Ob die Beteiligte gegen die gesetzlichen Regeln insbesondere des TKG zum Schutz personenbezogener Daten verstößt, indem sie – auch noch weit über ein Jahr nach dem Urteil des Bundesverfassungsgerichts zur Vorratsdatenspeicherung und nach der erwähnten Durchsuchungsaktion der Staatsanwaltschaft Bonn – in ihren operativen Systemen die "start binding time" einzelner IP-Adressen jeweils bis zu ihrer Neuvergabe vorhält, statt diese Daten in kürzeren zeitlichen Abständen zu löschen, bedarf keiner Entscheidung. Selbst wenn es so wäre, stünde dies einer Verwendung der von der Sicherungsanordnung vom 02.03.2010 erfassten Daten nicht entgegen, die Vorgänge vom 28.02.2010 betreffen. Betriebs- und abrechnungstechnisch mag die Beteiligte diese Daten schon nach wenigen Stunden nicht mehr benötigen; eine rechtliche Verpflichtung zur "sofortigen" Datenlöschung und ein nach weniger als einer Woche eingreifendes Verwertungsverbot in Bezug auf solche in den operativen Datenverarbeitungssystemen verbliebenen Verkehrsdaten folgt daraus aber nicht. Von Telekommunikationsnetzbetreibern kann nur erwartet und verlangt werden, dass sie nicht mehr benötigte Daten ohne schuldhaftes Zögern löschen. Bei den Telefonnetzbetreibern wird unter den heutigen technischen Gegebenheiten die Löschung der zur Aufnahme einer Internetverbindung vergebenen "dynamischen" IP-Adressen sieben Tagen nach Beendigung der Verbindung jedenfalls noch als unverzüglich angesehen (OLG Frankfurt am Main, MMR 2010, 645). Der Senat kann offen lassen, ob Kabelnetzbetreiber wie die Beteiligte, die üblicherweise keine Zwangstrennung vornehmen, sondern IP-Adressen unter Umständen über lange Zeiträume hinweg vergeben, die "start binding time" bereits während des Bestehens der Verbindung in gewissen Abständen löschen (überschreiben) lassen müssen; denn jedenfalls für eine die Verwertung der hier in Rede stehenden Daten ausschließende rechtliche Verpflichtung, dies in kürzeren Abständen als einer Woche oder drei Tagen (wie nach Angaben der Antragstellerin vom Anbieter XY praktiziert) zu tun, ist eine gesetzliche Grundlage nicht ersichtlich.

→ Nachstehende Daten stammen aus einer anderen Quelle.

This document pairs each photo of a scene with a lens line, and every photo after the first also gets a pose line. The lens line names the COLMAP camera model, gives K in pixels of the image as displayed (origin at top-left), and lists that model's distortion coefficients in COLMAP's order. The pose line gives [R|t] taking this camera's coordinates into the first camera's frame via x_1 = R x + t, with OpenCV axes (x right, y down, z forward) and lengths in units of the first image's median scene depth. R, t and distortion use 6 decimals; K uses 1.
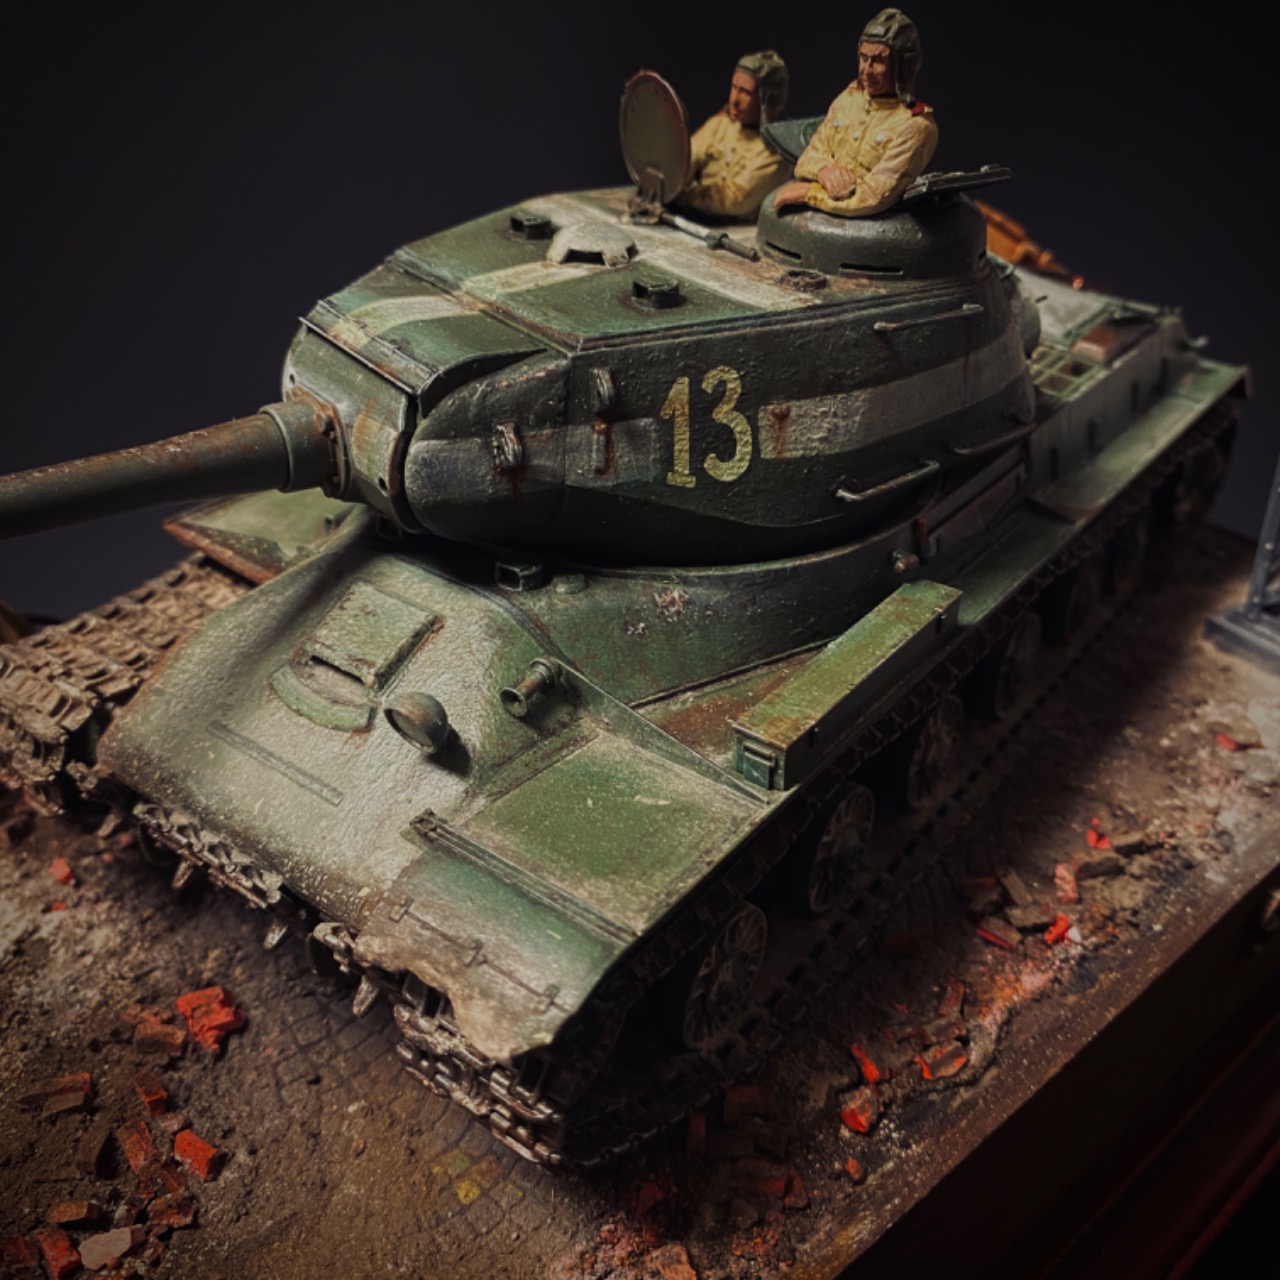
lens RADIAL K [[1313.5, 0, 641.7], [0, 1313.5, 657.5], [0, 0, 1]] dist [0.005807, -0.012553]
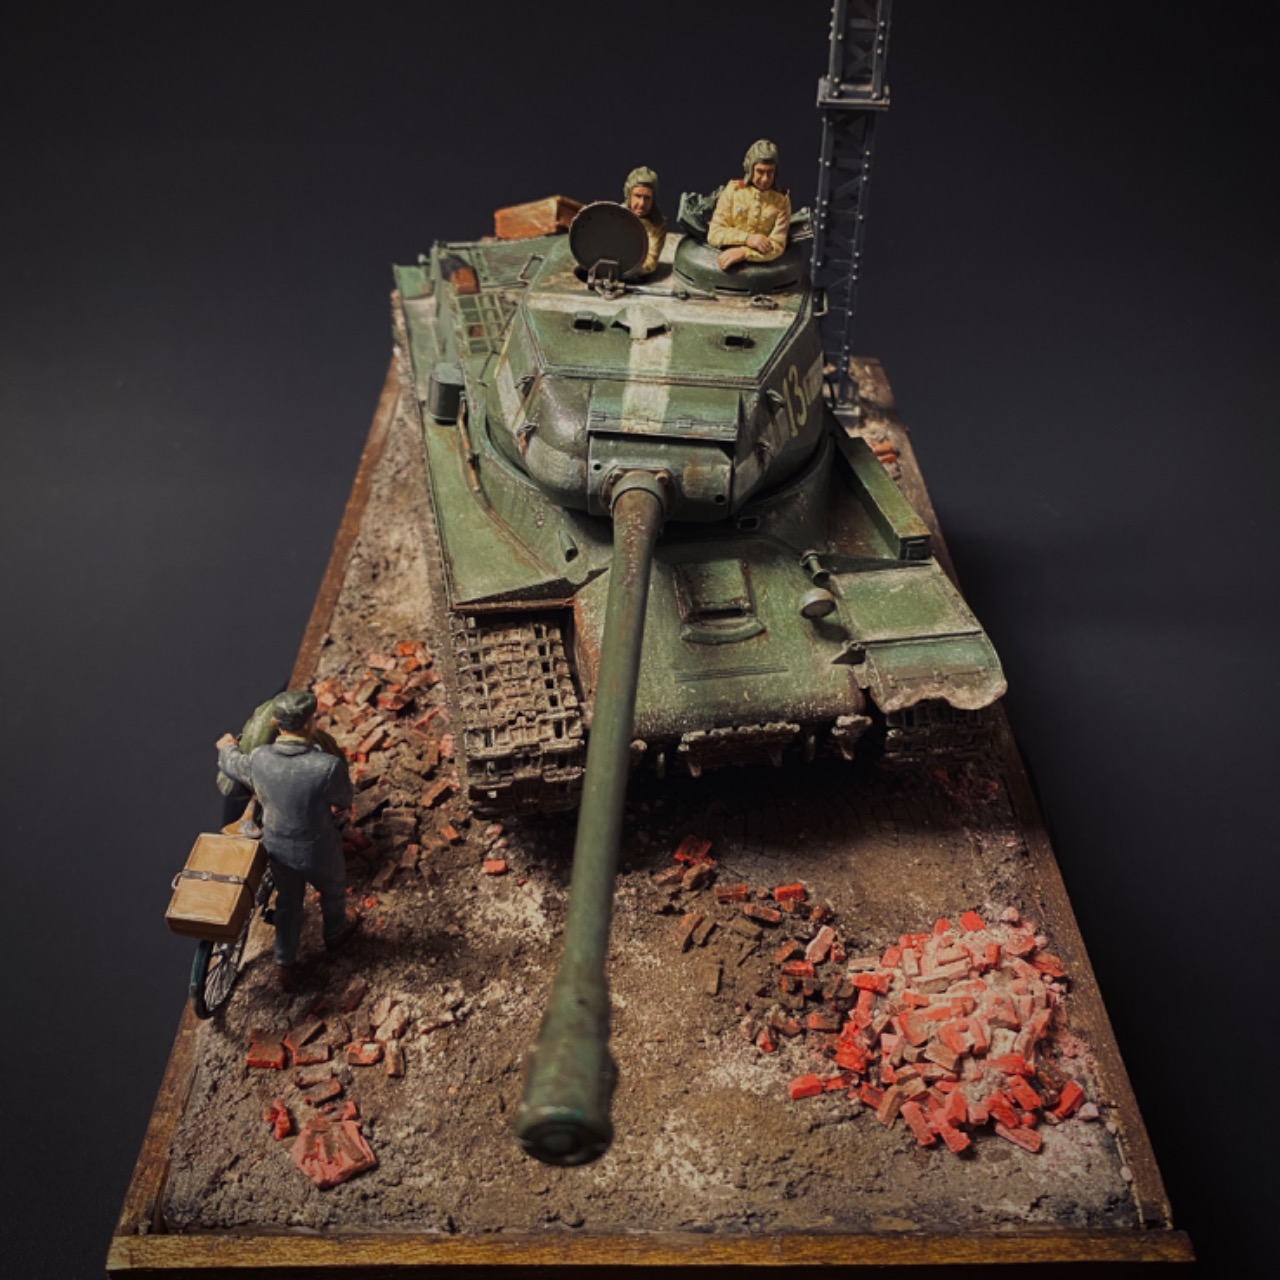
lens RADIAL K [[1376.5, 0, 641.4], [0, 1376.5, 620.8], [0, 0, 1]] dist [0.015467, 0.007623]
pose [[0.666822, -0.449178, 0.594632, -1.308380], [0.393972, 0.889792, 0.230338, -0.412989], [-0.632562, 0.080674, 0.770297, -0.279184]]
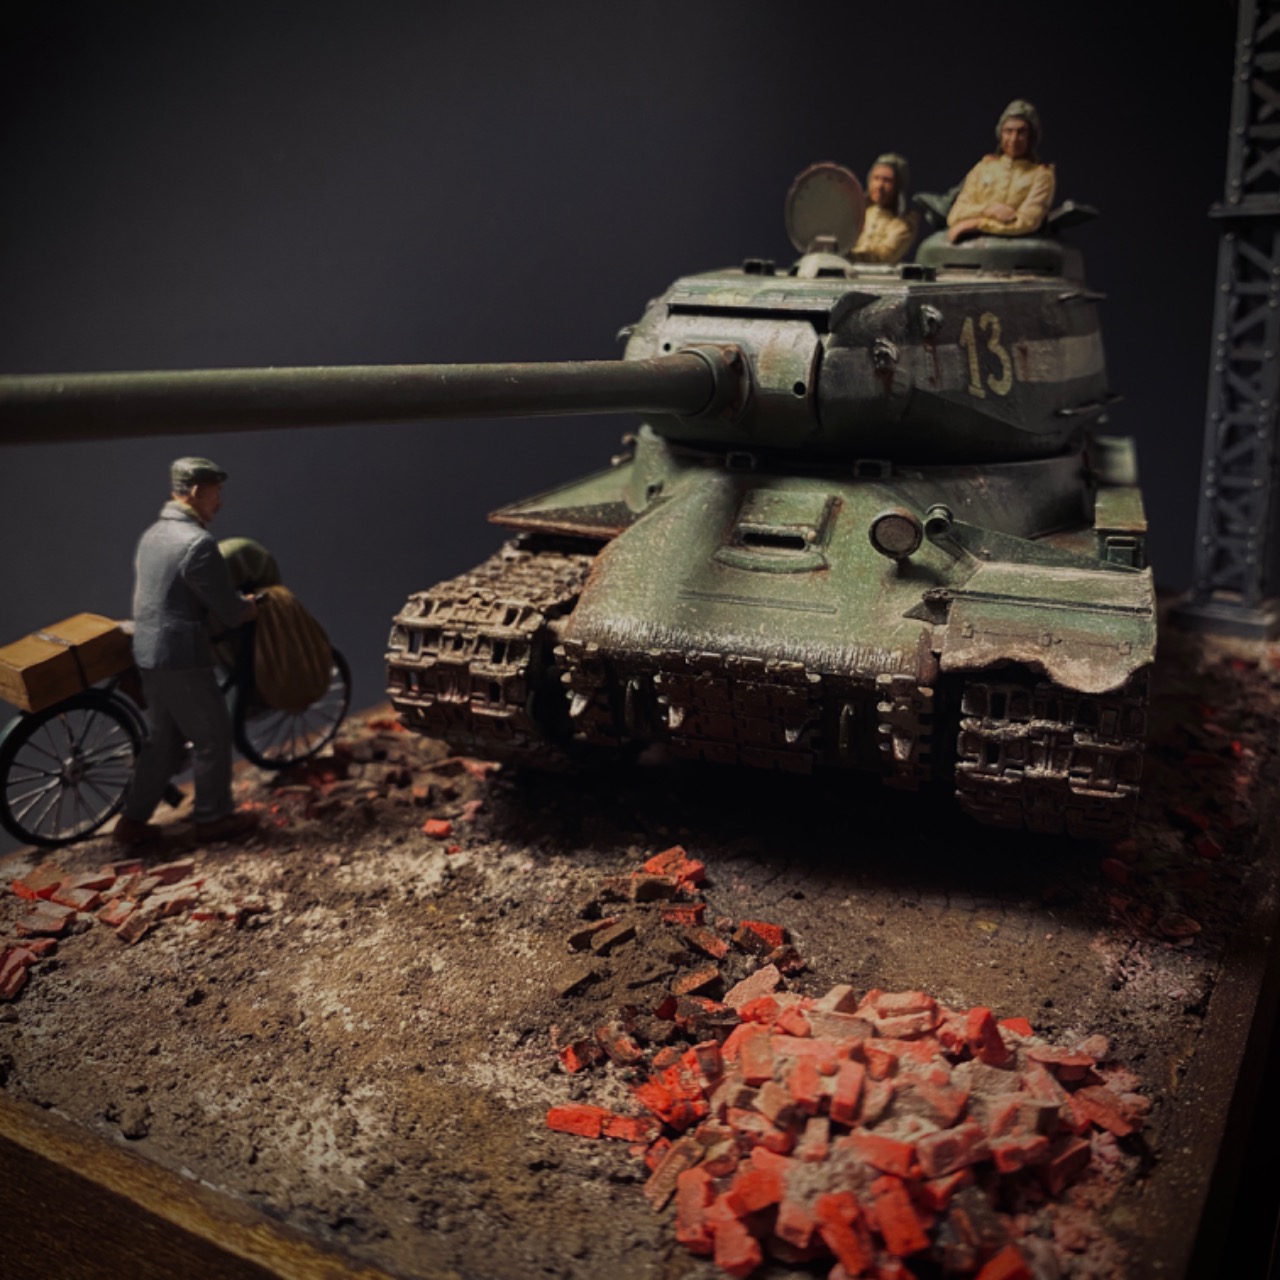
lens RADIAL K [[1345.6, 0, 621.9], [0, 1345.6, 637.1], [0, 0, 1]] dist [-0.001725, -0.006811]
pose [[0.955561, -0.093074, 0.279714, -0.709761], [0.171030, 0.947869, -0.268875, 0.401559], [-0.240107, 0.304766, 0.921665, -0.099838]]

c) Die verlangte Auskunft unter Verwendung solcher noch vorhandener Daten ist der Beteiligten unabhängig von dem damit verbundenen technischen und personellen Aufwand auch nicht unzumutbar, zumal die Antragstellerin der Beteiligten ihre erforderlichen Aufwendungen nach § 101 Abs. 2 S. 3 UrhG zu ersetzen hat.
III. Die Kostenentscheidung beruht auf § 101 Abs. 9 S. 4 und 5 UrhG, § 81 Abs. 1 S. 2 FamFG, §§ 128a, 131a KostO.